Task instructions -
When you reach the line containing "right wrist: (538, 441, 23)" in the records below, start copying exactly, and stop once you have copied the line containing "left wrist: (857, 548, -21)".

Segment Open

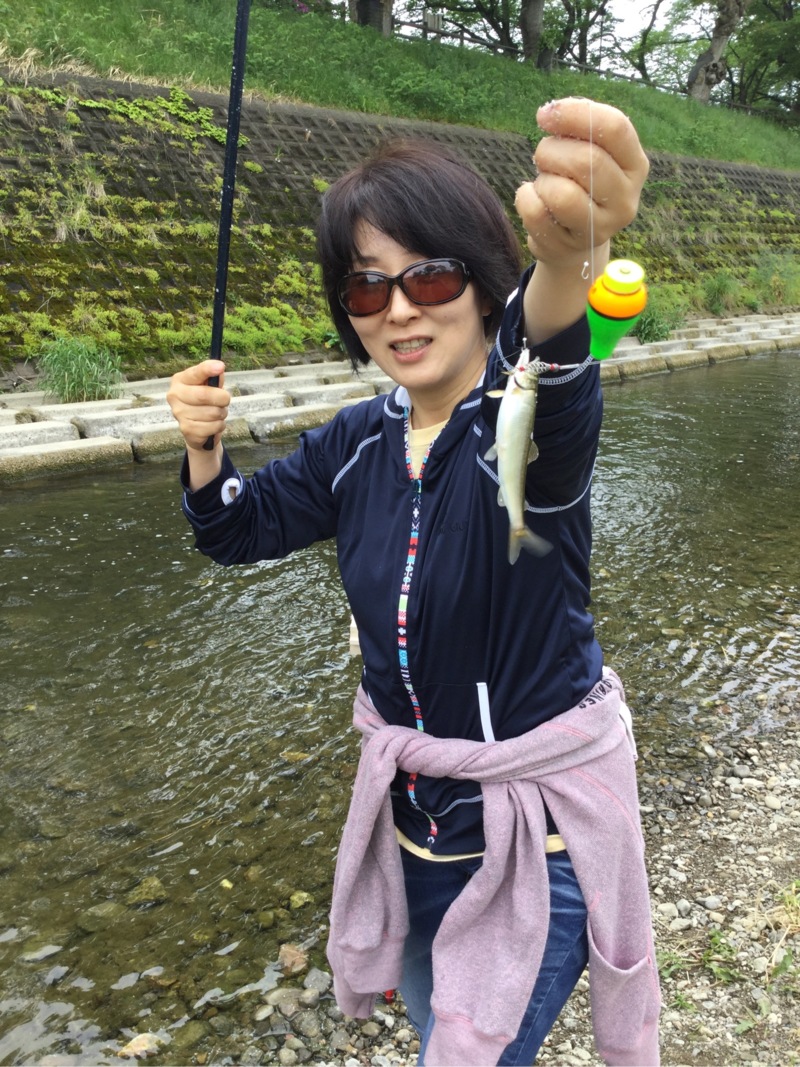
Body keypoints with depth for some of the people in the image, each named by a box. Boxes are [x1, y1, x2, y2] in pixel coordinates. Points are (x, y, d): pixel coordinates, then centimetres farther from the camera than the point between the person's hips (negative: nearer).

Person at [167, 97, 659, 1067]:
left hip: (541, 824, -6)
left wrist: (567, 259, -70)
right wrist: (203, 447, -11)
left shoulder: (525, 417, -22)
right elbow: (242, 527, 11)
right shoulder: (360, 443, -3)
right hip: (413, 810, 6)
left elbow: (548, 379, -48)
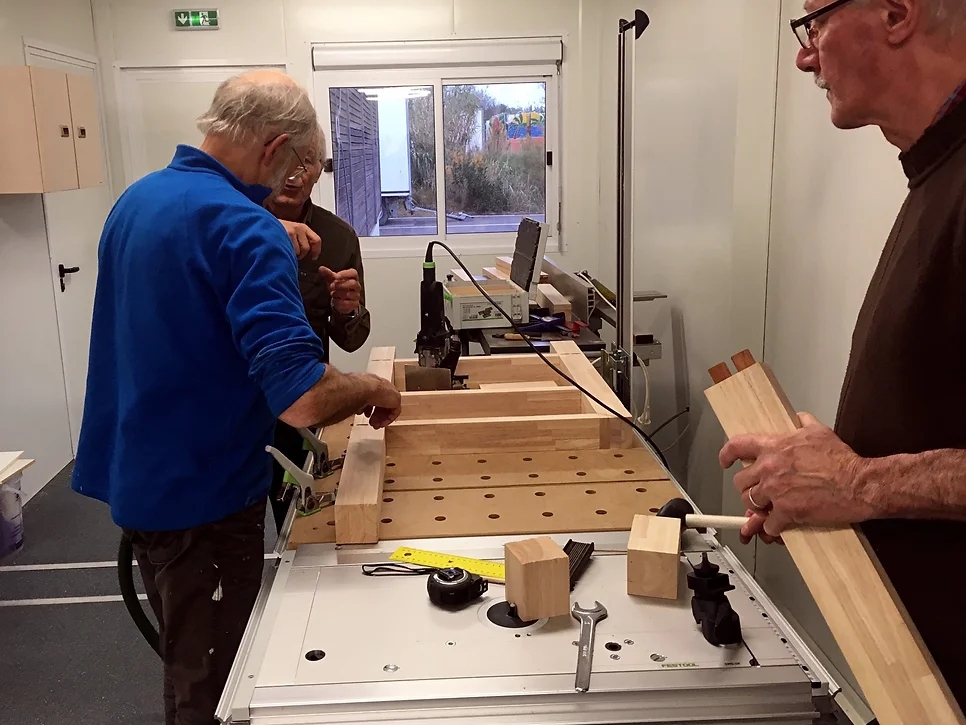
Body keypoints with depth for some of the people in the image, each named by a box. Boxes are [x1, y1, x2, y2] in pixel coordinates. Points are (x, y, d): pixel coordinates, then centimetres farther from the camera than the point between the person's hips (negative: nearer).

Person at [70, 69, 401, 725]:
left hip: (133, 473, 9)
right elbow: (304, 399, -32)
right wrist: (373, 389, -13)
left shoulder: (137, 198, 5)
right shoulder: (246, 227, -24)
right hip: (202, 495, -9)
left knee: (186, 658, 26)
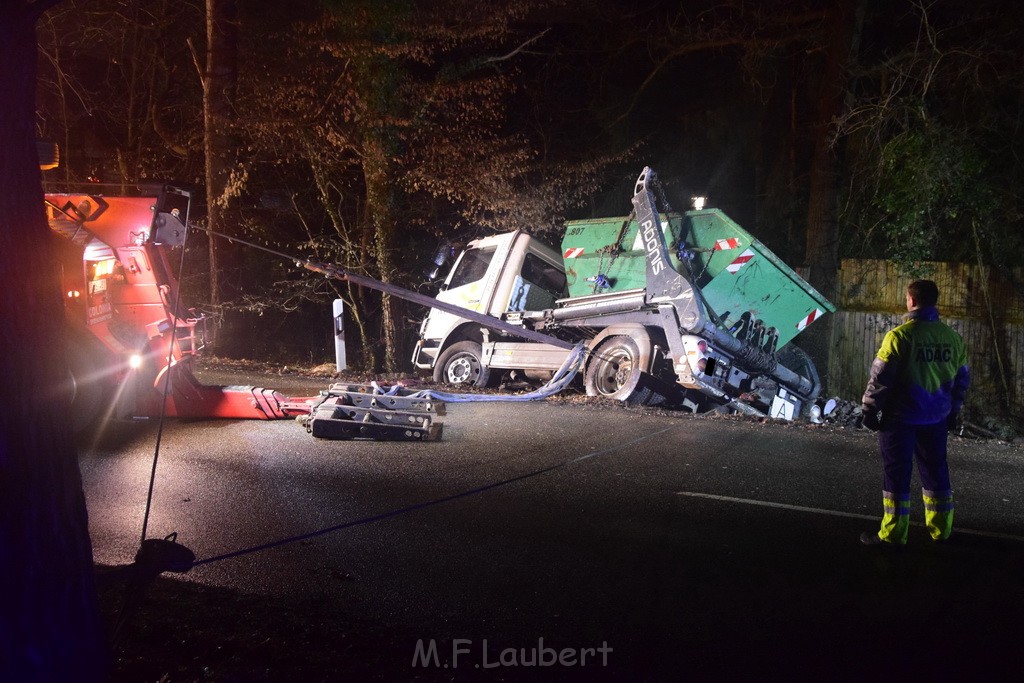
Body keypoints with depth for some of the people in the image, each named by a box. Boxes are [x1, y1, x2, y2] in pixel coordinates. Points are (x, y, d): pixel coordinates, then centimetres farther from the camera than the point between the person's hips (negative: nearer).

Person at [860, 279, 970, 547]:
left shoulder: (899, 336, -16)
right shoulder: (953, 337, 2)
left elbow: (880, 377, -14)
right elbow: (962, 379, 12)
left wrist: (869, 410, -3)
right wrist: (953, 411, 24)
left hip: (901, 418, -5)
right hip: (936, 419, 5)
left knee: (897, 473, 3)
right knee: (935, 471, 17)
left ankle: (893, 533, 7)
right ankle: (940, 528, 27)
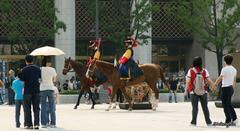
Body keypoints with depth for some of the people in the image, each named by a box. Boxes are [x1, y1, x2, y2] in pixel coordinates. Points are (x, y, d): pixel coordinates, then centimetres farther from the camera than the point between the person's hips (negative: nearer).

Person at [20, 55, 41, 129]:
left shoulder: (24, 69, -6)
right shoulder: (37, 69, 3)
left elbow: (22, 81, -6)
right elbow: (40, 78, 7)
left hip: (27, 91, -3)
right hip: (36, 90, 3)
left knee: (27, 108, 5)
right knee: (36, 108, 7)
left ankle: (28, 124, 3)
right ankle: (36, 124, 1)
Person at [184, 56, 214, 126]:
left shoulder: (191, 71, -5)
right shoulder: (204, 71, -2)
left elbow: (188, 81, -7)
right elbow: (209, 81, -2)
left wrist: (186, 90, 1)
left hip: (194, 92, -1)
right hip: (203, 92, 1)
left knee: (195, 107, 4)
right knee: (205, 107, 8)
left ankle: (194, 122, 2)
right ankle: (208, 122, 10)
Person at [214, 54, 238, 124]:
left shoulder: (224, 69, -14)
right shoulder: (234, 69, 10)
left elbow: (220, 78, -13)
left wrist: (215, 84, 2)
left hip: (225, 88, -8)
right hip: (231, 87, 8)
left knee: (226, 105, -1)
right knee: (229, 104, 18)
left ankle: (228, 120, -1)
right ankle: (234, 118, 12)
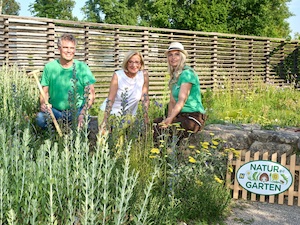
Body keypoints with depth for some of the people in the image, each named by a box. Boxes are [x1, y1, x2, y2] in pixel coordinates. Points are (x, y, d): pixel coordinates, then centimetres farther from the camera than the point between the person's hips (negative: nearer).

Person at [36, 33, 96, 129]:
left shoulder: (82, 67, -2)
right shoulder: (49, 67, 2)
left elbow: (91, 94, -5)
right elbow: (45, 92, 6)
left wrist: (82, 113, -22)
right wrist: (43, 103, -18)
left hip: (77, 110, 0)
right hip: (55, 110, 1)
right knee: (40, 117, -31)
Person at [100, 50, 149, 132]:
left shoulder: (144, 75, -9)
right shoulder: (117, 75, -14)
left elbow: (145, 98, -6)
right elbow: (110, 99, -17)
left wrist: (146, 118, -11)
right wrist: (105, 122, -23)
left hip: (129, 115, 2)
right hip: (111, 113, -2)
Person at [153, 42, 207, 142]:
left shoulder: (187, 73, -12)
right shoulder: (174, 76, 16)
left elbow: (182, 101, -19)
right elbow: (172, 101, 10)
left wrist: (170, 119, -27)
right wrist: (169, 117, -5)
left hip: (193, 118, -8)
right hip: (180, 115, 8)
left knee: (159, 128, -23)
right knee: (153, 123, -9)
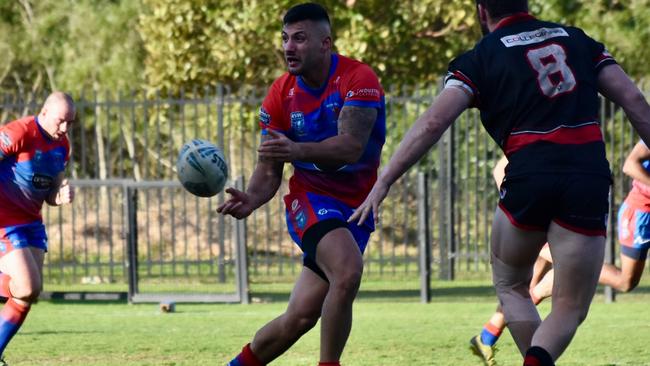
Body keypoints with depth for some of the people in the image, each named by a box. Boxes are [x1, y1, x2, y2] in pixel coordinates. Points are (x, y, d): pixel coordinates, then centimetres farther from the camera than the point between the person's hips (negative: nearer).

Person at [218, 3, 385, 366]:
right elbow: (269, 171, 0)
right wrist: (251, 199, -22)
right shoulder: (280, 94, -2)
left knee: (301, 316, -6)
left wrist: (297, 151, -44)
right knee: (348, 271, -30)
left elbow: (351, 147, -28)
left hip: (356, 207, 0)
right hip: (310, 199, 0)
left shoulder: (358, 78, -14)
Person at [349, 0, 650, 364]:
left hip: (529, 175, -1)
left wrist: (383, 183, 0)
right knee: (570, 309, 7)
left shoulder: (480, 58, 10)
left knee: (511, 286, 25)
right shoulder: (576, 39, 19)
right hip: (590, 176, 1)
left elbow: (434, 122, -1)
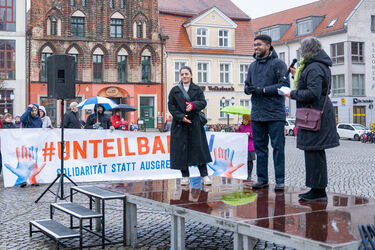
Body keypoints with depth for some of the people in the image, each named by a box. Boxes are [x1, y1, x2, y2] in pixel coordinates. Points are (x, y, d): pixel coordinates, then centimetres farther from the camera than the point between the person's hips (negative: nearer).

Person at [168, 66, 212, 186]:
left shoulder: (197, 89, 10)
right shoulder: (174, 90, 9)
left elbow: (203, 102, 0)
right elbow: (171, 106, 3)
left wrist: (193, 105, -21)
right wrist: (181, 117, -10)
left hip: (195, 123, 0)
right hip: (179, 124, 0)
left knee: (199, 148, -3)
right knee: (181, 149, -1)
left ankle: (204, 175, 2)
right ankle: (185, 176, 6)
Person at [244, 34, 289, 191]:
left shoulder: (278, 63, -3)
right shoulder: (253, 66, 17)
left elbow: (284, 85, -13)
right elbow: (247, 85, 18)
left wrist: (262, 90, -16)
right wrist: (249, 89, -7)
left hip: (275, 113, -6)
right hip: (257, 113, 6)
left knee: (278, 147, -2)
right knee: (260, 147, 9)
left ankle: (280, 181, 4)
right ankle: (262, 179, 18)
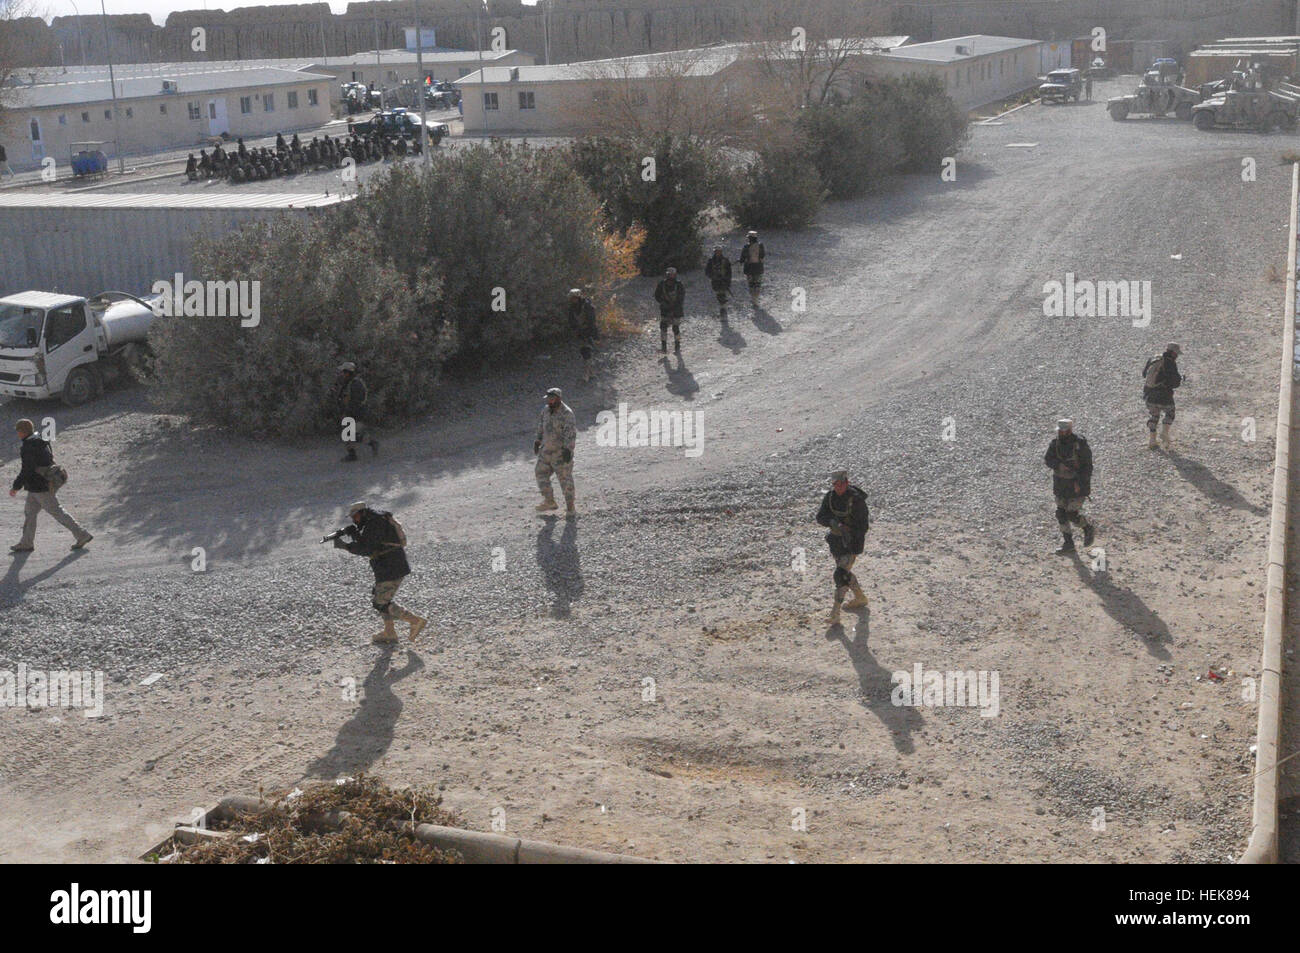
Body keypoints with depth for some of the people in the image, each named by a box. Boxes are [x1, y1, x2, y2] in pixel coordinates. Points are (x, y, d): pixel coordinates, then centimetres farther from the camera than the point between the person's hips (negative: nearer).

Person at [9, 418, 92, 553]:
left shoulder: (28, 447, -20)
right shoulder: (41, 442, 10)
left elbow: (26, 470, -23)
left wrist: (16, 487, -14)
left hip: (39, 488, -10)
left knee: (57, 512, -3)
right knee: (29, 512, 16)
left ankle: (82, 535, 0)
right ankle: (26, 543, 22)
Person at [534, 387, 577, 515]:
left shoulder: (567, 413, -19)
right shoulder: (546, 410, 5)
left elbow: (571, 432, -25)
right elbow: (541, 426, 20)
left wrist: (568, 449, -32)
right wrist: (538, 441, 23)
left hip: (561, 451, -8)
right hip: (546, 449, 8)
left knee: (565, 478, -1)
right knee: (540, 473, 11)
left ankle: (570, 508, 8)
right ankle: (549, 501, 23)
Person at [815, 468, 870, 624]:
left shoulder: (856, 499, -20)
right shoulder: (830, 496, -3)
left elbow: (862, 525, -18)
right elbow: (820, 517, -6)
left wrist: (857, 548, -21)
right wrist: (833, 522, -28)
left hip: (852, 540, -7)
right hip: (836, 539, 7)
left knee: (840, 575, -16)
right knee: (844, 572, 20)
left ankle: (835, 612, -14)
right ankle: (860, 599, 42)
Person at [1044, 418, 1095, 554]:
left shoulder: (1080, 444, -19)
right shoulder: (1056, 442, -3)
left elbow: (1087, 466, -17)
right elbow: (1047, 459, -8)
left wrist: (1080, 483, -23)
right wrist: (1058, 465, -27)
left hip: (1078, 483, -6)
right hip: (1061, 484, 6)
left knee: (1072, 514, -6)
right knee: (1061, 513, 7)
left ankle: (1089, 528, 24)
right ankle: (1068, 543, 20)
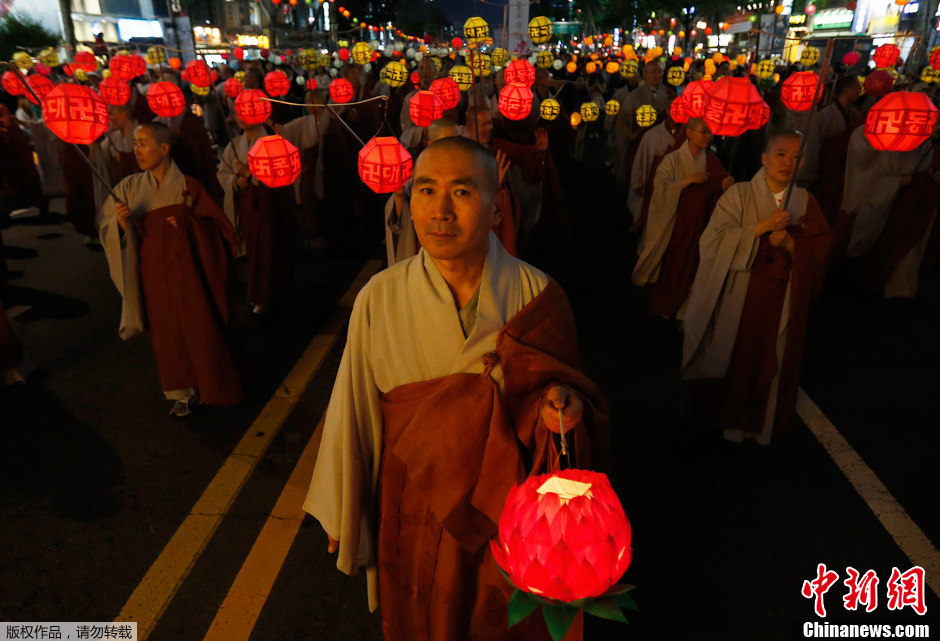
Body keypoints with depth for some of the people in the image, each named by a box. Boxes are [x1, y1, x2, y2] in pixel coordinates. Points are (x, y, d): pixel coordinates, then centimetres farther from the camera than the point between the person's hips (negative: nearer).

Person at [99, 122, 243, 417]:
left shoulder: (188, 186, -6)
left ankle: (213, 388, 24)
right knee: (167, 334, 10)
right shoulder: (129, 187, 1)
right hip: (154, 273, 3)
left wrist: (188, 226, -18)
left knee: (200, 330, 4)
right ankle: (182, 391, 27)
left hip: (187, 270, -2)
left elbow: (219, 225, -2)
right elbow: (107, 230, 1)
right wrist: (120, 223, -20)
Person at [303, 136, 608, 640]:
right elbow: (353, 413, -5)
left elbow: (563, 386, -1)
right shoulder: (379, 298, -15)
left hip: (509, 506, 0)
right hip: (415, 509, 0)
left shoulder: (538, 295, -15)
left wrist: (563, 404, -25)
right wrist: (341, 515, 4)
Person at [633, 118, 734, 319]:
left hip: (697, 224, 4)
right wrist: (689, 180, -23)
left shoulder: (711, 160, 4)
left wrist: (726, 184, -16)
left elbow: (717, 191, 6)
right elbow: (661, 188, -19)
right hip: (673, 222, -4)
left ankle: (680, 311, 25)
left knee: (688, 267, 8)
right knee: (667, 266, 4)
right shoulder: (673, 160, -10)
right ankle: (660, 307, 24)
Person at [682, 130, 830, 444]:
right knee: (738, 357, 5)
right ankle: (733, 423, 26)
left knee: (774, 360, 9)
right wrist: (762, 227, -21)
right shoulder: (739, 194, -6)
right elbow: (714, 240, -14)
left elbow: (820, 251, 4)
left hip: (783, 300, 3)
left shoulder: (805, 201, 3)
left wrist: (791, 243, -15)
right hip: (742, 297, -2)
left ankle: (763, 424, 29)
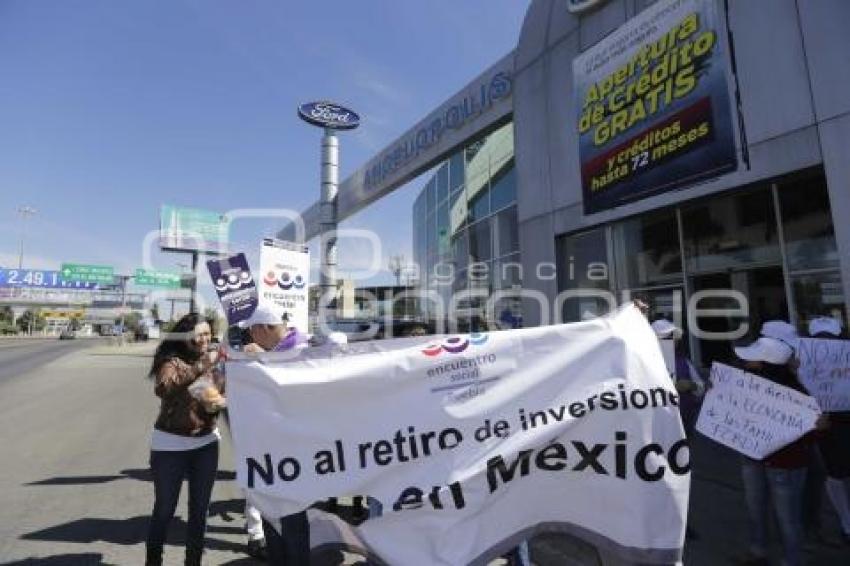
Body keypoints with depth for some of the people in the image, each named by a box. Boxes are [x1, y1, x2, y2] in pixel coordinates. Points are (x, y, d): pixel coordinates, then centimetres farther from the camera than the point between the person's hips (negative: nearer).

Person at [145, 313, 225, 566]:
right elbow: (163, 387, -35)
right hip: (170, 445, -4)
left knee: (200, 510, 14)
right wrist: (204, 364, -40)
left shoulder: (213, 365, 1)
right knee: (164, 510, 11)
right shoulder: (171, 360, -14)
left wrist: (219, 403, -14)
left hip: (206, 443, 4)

Segment Closed

Solved problem -
right wrist: (538, 441, 23)
left hip: (561, 451, -8)
right hip: (546, 449, 8)
left knee: (565, 478, -1)
right knee: (540, 473, 11)
left ankle: (570, 508, 8)
right ankle: (549, 501, 23)
Person at [815, 468, 870, 624]:
left shoulder: (856, 499, -20)
right shoulder: (830, 496, -3)
left elbow: (862, 525, -18)
right elbow: (820, 517, -6)
left wrist: (857, 548, -21)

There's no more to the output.